REQUIREMENT A: Revise the welcome thread by reproducing it from "## H2oSprayer (Aug" up to and including "(May 22, 2006)", with "thread" changed to "post".

Start of STUDY TEXT

# Newbie



## Buckslayer (Aug 8, 2007)

Hello All,
Been camping forever, just bought a 2005- 25RSS 
Sellers moving to FLA. had to sell only used 8 times.
I plan to use it that many times or more this year.
WOW what a great unit. I have read many posts and plan to add more.
Thanks,
Buckslayer
Warren,
Michigan


----------



## old_tidefan (Nov 23, 2005)

Congrats on the new Outback and welcome







We had a 25rss and really liked it.


----------



## H2oSprayer (Aug 5, 2006)

Congrats on the new to you purchase. Have you had a chance to see this thread --> Michigan Outbackers Rally? Join us if you can!!


----------



## skippershe (May 22, 2006)

Hi Buckslayer
















Outbackers! 

Enjoy and Happy Camping!


----------



## Oregon_Camper (Sep 13, 2004)

Welcome...Welcome...Welcome.

Glad you found us.









Congrats on the new Outback. You're going to LOVE it.


----------



## mswalt (Sep 14, 2004)

Glad to have you with us.

Enjoy.

Mark


----------



## RizFam (Feb 25, 2006)

Tami


----------



## Paul and Amy (Jul 8, 2007)

W E L C O M E to the G A N G!

End of STUDY TEXT
Start of INFORMATION SHOWN

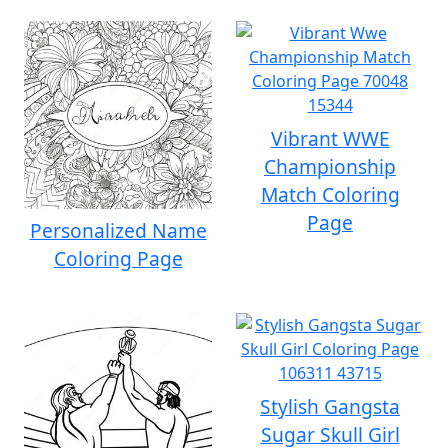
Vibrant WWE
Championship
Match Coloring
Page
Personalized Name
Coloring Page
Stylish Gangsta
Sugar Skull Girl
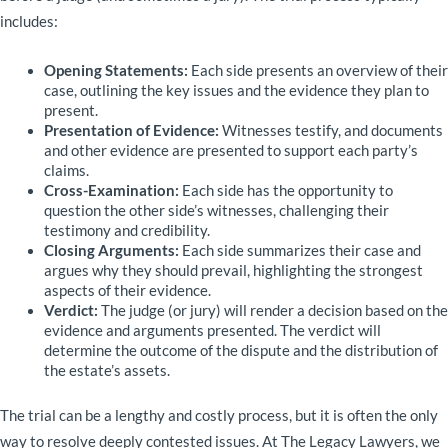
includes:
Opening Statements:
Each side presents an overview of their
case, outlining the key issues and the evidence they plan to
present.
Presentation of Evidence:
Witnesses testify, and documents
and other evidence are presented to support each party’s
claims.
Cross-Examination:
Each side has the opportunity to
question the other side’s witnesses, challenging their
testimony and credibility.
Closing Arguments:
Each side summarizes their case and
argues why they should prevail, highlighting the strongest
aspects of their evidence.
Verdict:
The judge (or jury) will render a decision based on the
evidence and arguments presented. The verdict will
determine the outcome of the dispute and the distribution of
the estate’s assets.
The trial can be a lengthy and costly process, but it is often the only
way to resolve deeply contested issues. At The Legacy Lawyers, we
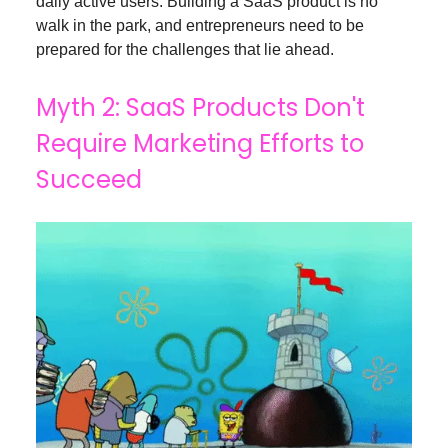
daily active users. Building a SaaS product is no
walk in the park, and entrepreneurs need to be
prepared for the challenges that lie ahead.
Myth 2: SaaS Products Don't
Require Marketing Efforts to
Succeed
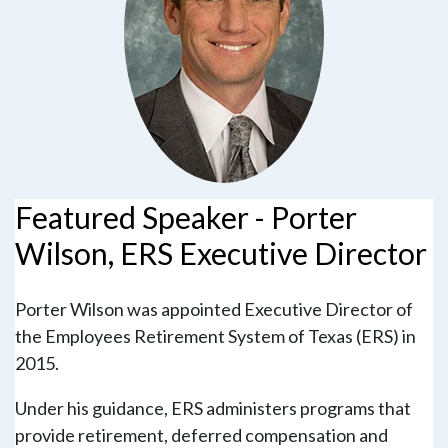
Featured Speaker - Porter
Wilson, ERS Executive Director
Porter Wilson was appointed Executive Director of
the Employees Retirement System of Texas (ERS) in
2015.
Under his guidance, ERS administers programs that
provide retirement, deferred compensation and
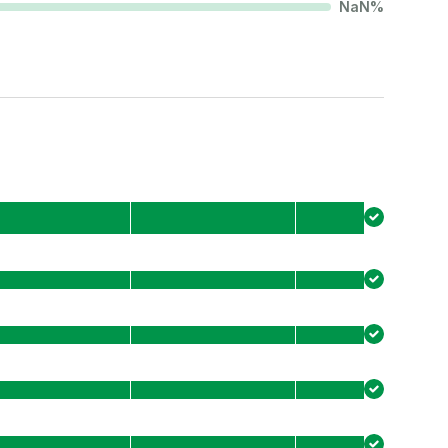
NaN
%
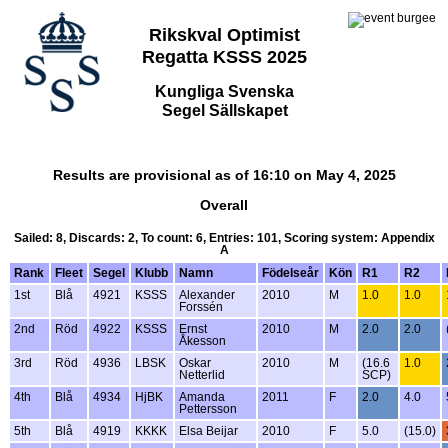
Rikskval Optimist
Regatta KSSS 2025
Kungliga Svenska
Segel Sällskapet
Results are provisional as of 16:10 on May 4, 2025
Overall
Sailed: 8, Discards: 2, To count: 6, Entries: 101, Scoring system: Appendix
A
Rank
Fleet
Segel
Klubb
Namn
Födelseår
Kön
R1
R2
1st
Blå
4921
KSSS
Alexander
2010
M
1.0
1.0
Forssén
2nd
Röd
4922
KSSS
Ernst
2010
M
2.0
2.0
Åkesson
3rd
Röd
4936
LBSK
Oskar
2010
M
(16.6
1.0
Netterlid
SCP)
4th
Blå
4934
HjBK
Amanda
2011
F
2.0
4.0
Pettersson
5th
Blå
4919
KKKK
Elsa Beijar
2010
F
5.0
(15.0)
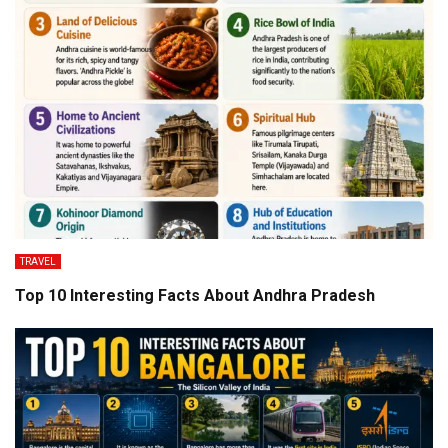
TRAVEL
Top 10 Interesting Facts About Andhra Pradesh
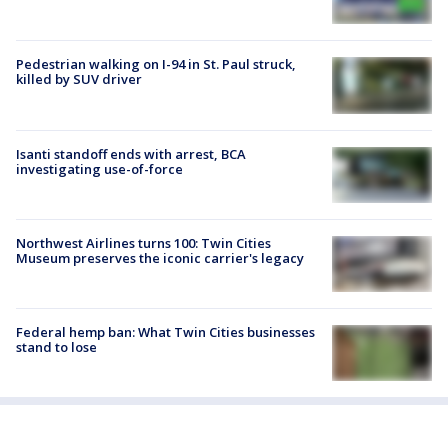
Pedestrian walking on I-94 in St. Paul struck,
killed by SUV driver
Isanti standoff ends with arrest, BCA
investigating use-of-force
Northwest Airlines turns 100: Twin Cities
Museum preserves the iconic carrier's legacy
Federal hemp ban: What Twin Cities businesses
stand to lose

End of INFORMATION SHOWN
Start of INFORMATION SHOWN

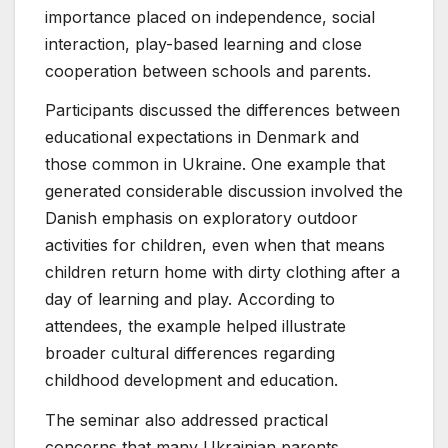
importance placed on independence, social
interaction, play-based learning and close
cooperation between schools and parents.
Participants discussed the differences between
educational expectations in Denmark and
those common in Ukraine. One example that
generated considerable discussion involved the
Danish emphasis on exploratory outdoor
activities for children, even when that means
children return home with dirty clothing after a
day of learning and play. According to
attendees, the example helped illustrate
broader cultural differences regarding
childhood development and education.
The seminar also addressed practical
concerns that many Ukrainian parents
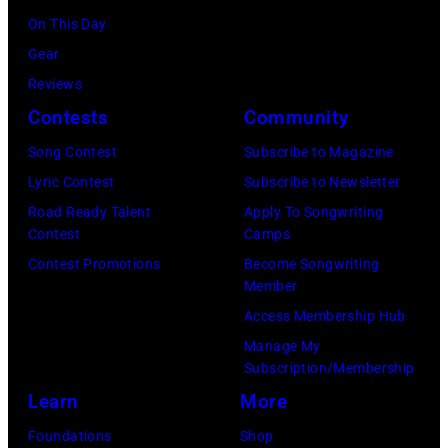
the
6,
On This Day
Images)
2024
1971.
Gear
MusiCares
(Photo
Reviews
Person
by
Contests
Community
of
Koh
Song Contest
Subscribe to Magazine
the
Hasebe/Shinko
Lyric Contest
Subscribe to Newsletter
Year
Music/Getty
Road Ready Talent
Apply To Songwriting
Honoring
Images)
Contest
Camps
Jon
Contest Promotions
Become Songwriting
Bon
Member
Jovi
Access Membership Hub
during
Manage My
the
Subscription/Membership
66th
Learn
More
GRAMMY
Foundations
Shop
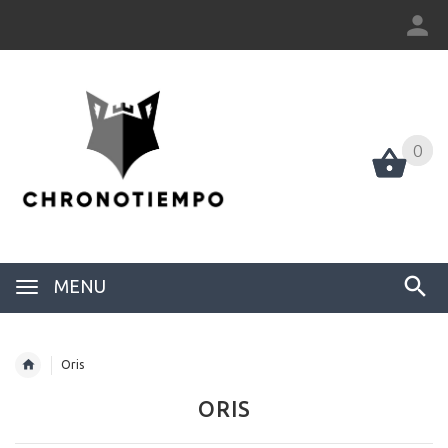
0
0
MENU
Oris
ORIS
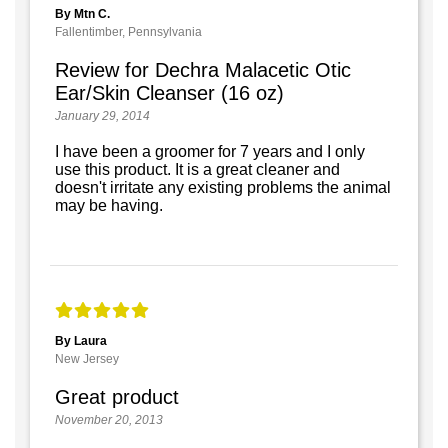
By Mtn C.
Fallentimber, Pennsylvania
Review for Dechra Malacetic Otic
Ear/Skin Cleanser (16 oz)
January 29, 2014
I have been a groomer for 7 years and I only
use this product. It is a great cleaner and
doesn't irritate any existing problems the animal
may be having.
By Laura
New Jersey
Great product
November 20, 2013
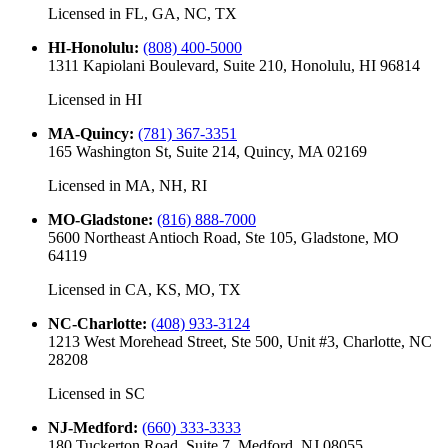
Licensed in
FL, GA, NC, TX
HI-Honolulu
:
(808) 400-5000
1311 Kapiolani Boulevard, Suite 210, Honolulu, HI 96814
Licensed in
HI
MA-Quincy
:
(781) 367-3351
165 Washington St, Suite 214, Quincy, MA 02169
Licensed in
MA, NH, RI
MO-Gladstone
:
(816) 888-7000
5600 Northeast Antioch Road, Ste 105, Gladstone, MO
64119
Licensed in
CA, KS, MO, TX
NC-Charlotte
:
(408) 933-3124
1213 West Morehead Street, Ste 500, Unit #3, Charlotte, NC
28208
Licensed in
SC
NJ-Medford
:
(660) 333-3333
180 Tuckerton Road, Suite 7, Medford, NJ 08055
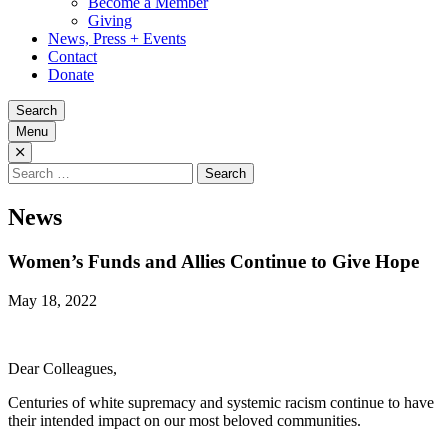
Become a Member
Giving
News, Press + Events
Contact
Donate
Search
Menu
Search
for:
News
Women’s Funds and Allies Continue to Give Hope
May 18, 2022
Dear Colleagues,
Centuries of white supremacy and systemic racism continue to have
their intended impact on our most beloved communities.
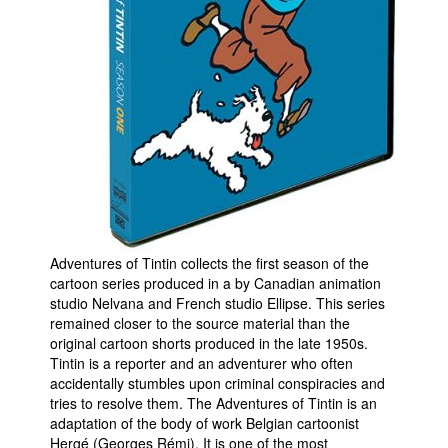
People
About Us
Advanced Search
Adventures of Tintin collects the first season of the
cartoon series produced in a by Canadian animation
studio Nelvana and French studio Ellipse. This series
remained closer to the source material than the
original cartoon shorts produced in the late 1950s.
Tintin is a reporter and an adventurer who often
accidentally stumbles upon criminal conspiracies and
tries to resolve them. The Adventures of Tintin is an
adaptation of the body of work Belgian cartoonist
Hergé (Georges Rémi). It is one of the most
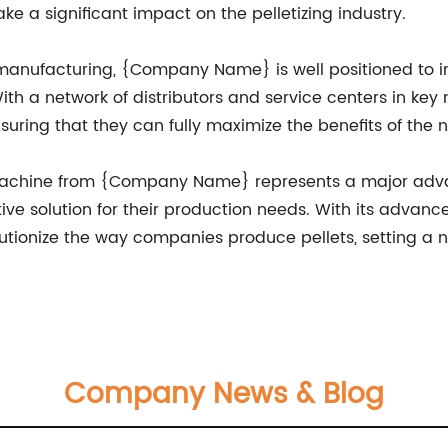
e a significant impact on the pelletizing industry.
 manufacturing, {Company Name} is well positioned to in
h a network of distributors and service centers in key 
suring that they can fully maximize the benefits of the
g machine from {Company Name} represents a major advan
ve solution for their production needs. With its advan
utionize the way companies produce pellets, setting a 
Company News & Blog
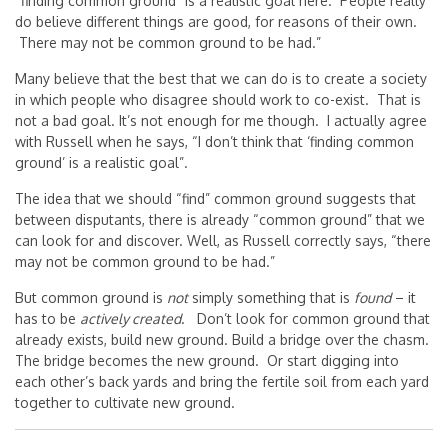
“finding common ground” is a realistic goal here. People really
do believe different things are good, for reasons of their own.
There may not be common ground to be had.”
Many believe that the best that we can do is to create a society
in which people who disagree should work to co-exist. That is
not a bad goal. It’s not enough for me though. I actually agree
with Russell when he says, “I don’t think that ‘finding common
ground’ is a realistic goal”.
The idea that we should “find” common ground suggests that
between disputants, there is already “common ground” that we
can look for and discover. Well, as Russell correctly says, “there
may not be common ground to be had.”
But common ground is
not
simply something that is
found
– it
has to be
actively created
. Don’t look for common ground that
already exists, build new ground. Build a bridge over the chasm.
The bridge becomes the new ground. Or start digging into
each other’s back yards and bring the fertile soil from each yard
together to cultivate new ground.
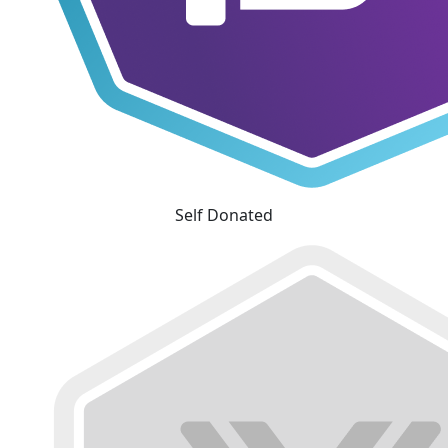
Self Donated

End of INFORMATION SHOWN

REQUIREMENT B: Duplicate the lines of the first block of entries from the line with "Vibrant WWE" up to and including the line with "Sugar Skull Girl".

EXPECTED OUTPUT A:
## H2oSprayer (Aug 5, 2006)

Congrats on the new to you purchase. Have you had a chance to see this post --> Michigan Outbackers Rally? Join us if you can!!


----------



## skippershe (May 22, 2006)

EXPECTED OUTPUT B:
Vibrant WWE
Championship
Match Coloring
Page
Personalized Name
Coloring Page
Stylish Gangsta
Sugar Skull Girl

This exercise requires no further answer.